We could tell Laska wasn’t very happy in her current situation, however. Not that she had been mistreated, but she remained unseen and neglected where she had been standing on the hard for the last two years on the Italian shore-side by Bocca di Magra, wistful dreaming about being launched in order to feel the freedom of sailing towards the horizon.
I’m sure Laska had felt that her owners had not taken much notice of her lately, while she herself still felt so young and had so much more to give – especially love. I’m sure she was thinking this way!
I know that I can’t save every neglected boat in the world, but this one was different. Laska was still so sound in her structure and, for instance, totally dry. Under the floorboards I could still see the wooden sawdust that originated from the days when Hallberg-Rassy built Laska in Sweden twelve years earlier indicating no water had been there.
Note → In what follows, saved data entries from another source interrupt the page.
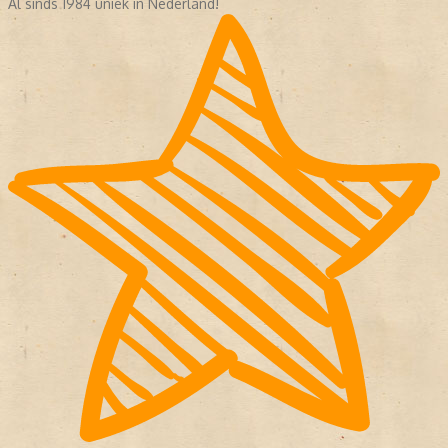
Al sinds 1984 uniek in Nederland!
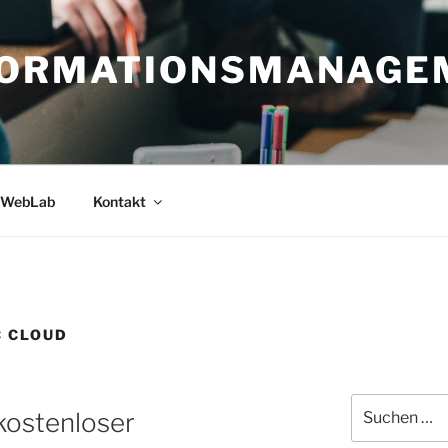
FORMATIONSMANAGE
WebLab
Kontakt
 CLOUD
Suche
kostenloser
nach:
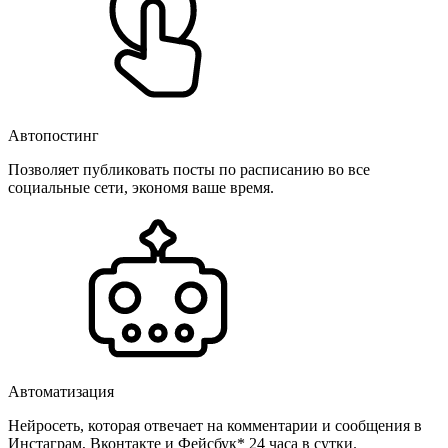
Автопостинг
Позволяет публиковать посты по расписанию во все
социальные сети, экономя ваше время.
Автоматизация
Нейросеть, которая отвечает на комментарии и сообщения в
Инстаграм, Вконтакте и Фейсбук* 24 часа в сутки.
We could not find any scratches on the hull, while she really needed a profound polishing of her sides. There was a worrying stream of rust coming out between the lead keel and the hull, but experts I have been speaking with say it originates from a void between the two materials and could easily be fixed. I hope they are right!
Laska has not sailed too extensively: Her first owner did hardly sail her at all until she was sold in 2004. The current owners sailed her in the Mediterranean and to the Caribbean via Brazil and back in 2006-08. The last two years she has remained untouched ashore. In the cupboards we found an open mustard jar, a half drunken bottle of wine and in the bilges, there were bottles of Coca Cola that were to be consumed before November 2010.
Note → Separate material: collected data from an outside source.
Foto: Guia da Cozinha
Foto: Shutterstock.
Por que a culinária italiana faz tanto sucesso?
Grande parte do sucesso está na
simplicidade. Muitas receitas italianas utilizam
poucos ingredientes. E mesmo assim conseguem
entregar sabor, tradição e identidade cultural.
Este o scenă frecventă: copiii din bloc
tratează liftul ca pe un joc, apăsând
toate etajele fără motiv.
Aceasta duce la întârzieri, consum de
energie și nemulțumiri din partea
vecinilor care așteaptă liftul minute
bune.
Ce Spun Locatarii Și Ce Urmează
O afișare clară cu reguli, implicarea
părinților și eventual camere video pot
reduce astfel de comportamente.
All cushions were covered and since the last owner is an engineer, he has looked after the essentials from a technical standpoint. The main engine, for instance, had undergone a major overhaul in 2006 where everything that was possible to be exchanged was replaced, while the original parts are now found onboard as spare parts. The total engine hours are no more than 2,500. When I took apart the winches they were nicely greased and I could not see any major rust or oxidation on deck.
That said, this would become a major project for us in order to get her into an “as-new” state as possible and in a way we feel a boat should look like (Please compare photos of Regina, interior and exterior).
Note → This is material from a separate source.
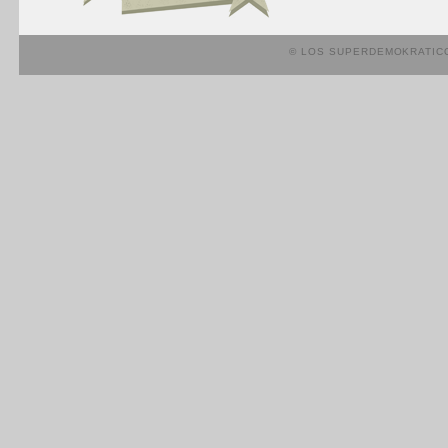
© LOS SUPERDEMOKRATIC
Jessica looked at our old photos of Regina, our beloved HR40 and what the children consider as their real home. With Regina, it would be a simple issue to let go the mooring lines and to sail off into the sunset. No preparations are needed. Regina is always ready to go and as beautiful as she has ever been. She is readily equipped, everything is in order and exactly stowed the way we want it. So why change? Why not being satisfied with what one has? Why making it so complicated starting all over again from scratch?